The smell of acrid smoke made her sneeze, whole head shaking as she did. Her flight-line dipped, and she had to tip her wings the other direction to correct for the unexpected motion. It almost made her lose the updraft and for a moment she coasted, loosing altitude before she could angle it right once more. A huff out of her beak, feathers ruffling, and she tilted her wings to circle around where the smoke was coming from.
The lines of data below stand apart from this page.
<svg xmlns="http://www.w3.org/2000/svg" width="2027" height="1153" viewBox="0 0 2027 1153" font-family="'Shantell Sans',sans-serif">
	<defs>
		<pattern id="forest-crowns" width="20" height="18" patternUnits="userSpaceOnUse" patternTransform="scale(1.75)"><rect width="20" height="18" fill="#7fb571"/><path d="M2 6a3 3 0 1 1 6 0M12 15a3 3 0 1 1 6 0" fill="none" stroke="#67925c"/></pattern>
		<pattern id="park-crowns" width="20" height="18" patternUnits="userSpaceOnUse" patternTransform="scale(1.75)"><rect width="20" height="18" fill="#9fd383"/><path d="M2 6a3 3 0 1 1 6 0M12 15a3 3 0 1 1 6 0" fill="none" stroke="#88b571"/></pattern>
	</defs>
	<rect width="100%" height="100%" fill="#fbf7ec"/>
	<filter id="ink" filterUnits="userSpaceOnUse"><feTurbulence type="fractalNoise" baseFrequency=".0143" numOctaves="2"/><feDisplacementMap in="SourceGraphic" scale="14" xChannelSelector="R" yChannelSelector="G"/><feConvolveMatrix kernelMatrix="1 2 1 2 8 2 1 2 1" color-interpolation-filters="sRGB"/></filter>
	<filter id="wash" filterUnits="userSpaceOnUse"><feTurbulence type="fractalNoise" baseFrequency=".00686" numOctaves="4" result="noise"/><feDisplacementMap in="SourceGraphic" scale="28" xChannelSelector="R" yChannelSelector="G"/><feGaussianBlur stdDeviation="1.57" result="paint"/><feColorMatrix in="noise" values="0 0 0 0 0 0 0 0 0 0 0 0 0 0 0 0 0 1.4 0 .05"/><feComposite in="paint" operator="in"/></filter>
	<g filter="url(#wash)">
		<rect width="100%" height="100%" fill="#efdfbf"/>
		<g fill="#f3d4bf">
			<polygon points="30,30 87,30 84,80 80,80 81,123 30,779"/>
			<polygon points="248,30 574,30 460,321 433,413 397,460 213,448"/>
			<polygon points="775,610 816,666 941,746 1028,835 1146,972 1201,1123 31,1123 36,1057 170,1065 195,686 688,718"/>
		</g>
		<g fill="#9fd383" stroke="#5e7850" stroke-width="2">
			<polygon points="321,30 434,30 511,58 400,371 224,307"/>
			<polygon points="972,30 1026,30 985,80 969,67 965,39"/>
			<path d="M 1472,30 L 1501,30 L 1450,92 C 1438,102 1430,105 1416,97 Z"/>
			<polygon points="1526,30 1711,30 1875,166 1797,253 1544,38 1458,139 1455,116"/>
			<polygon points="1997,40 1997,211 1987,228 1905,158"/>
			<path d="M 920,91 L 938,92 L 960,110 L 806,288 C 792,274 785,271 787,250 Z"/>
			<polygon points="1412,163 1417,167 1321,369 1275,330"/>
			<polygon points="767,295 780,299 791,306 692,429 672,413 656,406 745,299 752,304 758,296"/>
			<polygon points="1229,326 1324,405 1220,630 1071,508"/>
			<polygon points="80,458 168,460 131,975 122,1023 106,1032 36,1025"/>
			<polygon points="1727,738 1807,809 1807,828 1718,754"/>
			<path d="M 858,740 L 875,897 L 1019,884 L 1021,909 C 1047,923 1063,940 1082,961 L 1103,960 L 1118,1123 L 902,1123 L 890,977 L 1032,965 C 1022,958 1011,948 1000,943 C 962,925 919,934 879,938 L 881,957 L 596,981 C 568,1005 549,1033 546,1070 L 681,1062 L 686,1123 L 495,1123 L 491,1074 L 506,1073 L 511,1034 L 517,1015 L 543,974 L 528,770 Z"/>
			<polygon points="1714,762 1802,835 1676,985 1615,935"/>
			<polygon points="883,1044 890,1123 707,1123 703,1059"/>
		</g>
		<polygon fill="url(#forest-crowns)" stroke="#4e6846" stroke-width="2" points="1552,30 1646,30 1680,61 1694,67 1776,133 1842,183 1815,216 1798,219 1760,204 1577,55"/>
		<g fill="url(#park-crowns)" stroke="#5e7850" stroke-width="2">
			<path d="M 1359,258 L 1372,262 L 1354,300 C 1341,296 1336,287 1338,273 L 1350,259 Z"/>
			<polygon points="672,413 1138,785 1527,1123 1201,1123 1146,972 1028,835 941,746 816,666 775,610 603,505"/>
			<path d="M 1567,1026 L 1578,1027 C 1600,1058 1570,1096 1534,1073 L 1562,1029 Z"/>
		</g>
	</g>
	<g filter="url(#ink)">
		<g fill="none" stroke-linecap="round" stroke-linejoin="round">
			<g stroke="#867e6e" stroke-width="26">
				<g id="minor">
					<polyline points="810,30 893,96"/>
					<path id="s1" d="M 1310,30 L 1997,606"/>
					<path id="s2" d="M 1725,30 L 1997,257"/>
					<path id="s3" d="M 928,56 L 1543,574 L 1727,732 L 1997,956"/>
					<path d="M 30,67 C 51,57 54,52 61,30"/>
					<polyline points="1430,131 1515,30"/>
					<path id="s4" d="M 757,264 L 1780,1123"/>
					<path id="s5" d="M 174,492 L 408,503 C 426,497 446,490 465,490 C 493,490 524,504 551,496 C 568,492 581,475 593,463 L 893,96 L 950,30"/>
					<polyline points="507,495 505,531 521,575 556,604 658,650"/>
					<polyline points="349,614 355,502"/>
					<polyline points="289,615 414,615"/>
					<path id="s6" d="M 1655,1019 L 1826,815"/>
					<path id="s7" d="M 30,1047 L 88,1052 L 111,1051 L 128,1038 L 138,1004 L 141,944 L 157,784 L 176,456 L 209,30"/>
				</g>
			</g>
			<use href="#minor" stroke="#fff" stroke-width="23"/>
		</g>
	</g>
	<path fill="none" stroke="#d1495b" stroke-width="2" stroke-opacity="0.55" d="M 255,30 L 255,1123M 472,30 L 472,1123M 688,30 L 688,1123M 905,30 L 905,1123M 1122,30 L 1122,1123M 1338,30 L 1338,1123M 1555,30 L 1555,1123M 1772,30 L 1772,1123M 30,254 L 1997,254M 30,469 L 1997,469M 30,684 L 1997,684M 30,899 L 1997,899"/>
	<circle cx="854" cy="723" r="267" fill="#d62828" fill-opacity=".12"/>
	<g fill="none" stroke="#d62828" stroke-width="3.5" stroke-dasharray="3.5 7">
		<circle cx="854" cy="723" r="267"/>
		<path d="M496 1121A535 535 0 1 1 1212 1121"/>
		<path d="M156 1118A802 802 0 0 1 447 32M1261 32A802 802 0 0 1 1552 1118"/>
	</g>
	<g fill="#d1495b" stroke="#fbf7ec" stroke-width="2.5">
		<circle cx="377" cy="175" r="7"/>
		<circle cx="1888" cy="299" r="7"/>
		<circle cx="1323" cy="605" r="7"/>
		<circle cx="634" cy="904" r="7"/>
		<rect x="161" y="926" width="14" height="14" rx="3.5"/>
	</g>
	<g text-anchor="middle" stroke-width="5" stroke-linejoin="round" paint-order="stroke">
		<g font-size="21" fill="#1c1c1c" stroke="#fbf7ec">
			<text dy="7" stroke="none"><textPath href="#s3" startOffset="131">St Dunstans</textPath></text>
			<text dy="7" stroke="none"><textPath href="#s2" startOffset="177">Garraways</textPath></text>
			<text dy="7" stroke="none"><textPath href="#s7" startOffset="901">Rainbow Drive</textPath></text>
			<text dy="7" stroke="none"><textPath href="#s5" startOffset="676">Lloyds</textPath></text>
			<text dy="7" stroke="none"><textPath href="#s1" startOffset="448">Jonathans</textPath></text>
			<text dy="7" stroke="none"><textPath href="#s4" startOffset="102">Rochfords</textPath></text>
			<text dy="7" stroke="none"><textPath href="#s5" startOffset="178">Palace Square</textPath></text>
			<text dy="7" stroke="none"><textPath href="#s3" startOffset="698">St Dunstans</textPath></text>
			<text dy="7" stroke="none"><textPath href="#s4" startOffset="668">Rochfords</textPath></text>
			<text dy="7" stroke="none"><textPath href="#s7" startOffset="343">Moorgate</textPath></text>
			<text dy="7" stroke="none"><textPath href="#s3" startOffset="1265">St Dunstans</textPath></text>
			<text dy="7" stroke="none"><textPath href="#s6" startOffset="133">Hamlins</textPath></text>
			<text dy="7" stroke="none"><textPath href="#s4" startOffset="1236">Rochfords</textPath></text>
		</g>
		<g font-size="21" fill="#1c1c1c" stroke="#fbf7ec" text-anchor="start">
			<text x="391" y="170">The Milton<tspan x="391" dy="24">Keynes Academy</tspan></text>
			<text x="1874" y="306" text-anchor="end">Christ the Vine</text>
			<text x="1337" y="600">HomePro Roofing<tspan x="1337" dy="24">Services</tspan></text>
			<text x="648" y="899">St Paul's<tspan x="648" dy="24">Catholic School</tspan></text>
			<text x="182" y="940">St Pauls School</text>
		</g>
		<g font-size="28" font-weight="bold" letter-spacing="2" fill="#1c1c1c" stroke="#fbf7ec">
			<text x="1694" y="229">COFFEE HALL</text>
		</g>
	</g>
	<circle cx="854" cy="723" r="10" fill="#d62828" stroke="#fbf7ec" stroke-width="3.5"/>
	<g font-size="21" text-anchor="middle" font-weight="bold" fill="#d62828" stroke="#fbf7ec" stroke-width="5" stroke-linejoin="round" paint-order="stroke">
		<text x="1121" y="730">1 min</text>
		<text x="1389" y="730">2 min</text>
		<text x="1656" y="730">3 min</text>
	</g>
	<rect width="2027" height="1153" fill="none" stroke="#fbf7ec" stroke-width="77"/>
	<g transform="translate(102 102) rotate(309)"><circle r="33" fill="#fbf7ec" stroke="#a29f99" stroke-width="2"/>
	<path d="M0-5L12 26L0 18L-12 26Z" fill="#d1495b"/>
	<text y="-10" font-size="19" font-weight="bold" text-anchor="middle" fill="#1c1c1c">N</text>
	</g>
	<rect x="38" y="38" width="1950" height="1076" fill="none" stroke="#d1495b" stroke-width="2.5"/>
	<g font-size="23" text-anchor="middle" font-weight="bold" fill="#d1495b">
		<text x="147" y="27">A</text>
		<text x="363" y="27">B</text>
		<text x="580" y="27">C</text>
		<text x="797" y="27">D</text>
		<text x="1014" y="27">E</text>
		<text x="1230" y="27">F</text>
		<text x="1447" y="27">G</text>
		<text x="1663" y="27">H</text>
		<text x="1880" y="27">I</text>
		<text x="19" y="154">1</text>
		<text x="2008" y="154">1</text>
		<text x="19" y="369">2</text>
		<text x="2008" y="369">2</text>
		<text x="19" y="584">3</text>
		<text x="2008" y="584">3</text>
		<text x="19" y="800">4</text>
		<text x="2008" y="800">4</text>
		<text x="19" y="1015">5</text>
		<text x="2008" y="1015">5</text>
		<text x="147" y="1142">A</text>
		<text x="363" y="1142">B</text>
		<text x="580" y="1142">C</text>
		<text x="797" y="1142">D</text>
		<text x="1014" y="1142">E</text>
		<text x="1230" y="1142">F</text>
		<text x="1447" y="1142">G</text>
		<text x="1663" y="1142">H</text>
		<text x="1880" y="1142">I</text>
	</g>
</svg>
A Songwing's flight is silent, so her arrival a minute later on the railing would come out of nowhere, only forwarned by a flash of pale feathers a heartbeat before. Taloned feet grabbed the rail, wings beating hard to arrest her momentum. Lavender eyes turned rather curiously toward the man smoking. Then, she clacked her beak.

"Those will kill you, you know," she declared, fluffing out her feathers before shaking them out again.

[member="Setter Ryburn"]
 
The baseline.

It's what harped on him in a couple of survival schools, and how he learned to be an effective spotter for a sniper. It was things that were anomalies in baselines that should draw your eyes. And the number one thing-

Was movement.

Sanguine night, and movement in it- with this much moonlight, he saw movement, and figured it for a bird.

Turns out, he was right. Just not the bird he was expecting.

A Songwing. Natives, here. But usually private. This one seemed different. He leaned on the railing, taking a long drag.

"If these are the things that get me I'll be lucky."